*Consignes de travail*.
1/ Reproduisez le passage du texte sur les terrassements qui va de "La digue d'Offa, Grande-Bretagne" jusqu'à "tombes en relief[2]." inclus.
2/ Répondez aux questions suivantes à partir du texte sur les terrassements.
(a) De quoi un terrassement est-il généralement constitué ?
(b) Outre la terre, quels matériaux naturels entrent dans la construction des collines fortifiées ?
(c) À quelles périodes les collines fortifiées ont-elles été édifiées le plus fréquemment ?

Terrassements (archéologie) — Wikipédia

La digue d'Offa, Grande-Bretagne

En archéologie, un terrassement est une modification artificielle du niveau du sol, généralement constituée d'amas de roches et de terre placés ou sculptés artificiellement. Les remblais peuvent être eux-mêmes des éléments archéologiques ou contenir de tels éléments situés sous la surface[1].

Types[modifier | modifier le code]

Les ouvrages de terrassement étudiés par les archéologues sont principalement les collines fortifiées, les henges, les buttes, les buttes à plate-forme, les tertres à effigie, les enclos, les tumulus allongés, les tumulus ronds, les crêtes et les sillons, les mottes castrales et autres tombes en relief[2].

  • Les collines fortifiées, un type de retranchement fait principalement de terre et d'autres matériaux naturels, comme le sable, la paille et l'eau, ont été édifiées comme moyen de protection dès la fin du Néolithique et plus fréquemment à l'Âge du bronze et à l'Âge du fer[3].

Entrées d'un jeu de données

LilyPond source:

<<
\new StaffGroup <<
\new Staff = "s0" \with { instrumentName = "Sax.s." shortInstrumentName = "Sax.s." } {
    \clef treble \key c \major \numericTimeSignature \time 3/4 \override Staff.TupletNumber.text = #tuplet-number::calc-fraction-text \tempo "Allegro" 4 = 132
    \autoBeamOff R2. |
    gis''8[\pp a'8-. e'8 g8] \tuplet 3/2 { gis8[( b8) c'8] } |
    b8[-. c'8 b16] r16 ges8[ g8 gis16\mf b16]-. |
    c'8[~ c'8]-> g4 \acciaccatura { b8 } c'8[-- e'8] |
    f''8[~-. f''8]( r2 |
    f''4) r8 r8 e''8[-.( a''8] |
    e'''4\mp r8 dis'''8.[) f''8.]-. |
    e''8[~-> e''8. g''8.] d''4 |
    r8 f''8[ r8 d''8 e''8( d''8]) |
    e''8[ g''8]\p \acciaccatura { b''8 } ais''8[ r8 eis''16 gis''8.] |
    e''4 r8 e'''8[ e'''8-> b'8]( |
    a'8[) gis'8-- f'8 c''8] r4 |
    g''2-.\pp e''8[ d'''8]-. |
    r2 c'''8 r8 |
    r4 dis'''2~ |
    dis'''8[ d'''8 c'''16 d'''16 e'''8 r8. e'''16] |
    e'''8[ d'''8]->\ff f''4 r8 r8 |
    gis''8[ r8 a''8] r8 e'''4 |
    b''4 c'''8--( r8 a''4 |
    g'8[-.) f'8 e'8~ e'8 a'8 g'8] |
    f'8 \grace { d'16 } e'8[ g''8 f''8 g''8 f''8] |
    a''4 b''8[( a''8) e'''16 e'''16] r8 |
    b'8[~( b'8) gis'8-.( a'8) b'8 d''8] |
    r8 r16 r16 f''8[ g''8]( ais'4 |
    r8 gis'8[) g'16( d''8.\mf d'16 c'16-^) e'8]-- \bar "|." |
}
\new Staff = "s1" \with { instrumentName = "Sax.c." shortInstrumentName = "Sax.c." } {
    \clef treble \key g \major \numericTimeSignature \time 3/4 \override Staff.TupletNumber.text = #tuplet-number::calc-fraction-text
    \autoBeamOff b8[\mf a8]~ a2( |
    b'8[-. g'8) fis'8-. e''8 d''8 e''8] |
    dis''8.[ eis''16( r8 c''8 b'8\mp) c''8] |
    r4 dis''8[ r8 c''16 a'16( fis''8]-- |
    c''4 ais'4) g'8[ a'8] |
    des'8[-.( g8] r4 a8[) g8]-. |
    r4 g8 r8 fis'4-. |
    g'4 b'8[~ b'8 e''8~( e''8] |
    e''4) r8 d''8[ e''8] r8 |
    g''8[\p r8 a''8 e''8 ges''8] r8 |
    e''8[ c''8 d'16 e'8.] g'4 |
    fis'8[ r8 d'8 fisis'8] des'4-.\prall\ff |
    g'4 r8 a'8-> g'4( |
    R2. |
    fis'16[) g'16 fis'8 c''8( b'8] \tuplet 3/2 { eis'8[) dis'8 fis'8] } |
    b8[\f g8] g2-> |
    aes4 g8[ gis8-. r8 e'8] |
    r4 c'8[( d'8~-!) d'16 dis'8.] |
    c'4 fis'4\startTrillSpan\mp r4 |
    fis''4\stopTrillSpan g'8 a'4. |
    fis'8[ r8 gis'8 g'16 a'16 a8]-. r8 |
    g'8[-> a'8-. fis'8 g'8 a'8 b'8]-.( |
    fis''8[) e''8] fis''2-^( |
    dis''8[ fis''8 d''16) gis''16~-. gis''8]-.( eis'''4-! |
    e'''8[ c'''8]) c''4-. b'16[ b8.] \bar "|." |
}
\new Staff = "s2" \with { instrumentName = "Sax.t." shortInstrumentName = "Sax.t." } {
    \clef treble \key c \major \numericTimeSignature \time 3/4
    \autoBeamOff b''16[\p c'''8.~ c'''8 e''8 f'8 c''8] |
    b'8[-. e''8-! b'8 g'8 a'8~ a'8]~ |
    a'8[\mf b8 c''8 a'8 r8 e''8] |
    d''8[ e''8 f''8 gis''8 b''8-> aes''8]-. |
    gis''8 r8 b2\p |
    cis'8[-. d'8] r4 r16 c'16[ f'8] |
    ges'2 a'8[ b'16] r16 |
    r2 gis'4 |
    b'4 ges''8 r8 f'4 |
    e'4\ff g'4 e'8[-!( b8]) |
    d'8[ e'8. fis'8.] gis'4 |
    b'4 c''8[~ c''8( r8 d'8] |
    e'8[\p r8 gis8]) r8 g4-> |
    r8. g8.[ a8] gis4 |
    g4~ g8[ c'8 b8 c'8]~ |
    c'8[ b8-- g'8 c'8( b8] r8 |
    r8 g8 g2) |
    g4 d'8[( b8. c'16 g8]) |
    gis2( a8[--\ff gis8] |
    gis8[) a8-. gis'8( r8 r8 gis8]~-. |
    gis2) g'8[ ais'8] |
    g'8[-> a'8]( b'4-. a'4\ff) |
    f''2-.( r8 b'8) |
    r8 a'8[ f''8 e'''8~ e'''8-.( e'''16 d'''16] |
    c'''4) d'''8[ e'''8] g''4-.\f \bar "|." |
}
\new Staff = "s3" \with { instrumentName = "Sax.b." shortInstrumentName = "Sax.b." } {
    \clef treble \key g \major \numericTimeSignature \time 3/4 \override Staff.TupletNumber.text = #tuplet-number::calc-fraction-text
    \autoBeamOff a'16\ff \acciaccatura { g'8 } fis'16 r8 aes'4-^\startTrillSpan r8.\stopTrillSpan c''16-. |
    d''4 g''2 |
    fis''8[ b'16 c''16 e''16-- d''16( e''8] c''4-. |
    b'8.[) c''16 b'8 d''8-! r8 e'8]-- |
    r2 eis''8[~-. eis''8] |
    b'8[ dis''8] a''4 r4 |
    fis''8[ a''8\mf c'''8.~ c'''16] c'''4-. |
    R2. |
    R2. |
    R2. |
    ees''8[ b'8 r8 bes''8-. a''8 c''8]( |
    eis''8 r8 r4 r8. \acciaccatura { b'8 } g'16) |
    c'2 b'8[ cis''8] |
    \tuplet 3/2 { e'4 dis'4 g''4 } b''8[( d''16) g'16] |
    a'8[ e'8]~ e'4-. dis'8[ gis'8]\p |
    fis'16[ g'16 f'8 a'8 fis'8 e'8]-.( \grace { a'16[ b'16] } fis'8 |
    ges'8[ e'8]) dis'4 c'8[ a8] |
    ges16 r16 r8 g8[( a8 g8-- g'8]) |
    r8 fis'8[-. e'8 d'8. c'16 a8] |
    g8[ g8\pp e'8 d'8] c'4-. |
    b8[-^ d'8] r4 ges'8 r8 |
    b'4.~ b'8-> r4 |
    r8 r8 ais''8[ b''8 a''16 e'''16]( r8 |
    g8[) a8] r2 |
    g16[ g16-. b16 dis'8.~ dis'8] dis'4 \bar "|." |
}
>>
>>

*Exercices corrigés*.
1/
La digue d'Offa, Grande-Bretagne

En archéologie, un terrassement est une modification artificielle du niveau du sol, généralement constituée d'amas de roches et de terre placés ou sculptés artificiellement. Les remblais peuvent être eux-mêmes des éléments archéologiques ou contenir de tels éléments situés sous la surface[1].

Types[modifier | modifier le code]

Les ouvrages de terrassement étudiés par les archéologues sont principalement les collines fortifiées, les henges, les buttes, les buttes à plate-forme, les tertres à effigie, les enclos, les tumulus allongés, les tumulus ronds, les crêtes et les sillons, les mottes castrales et autres tombes en relief[2].

2/
(a) D'amas de roches et de terre placés ou sculptés artificiellement.
(b) Le sable, la paille et l'eau.
(c) À l'Âge du bronze et à l'Âge du fer.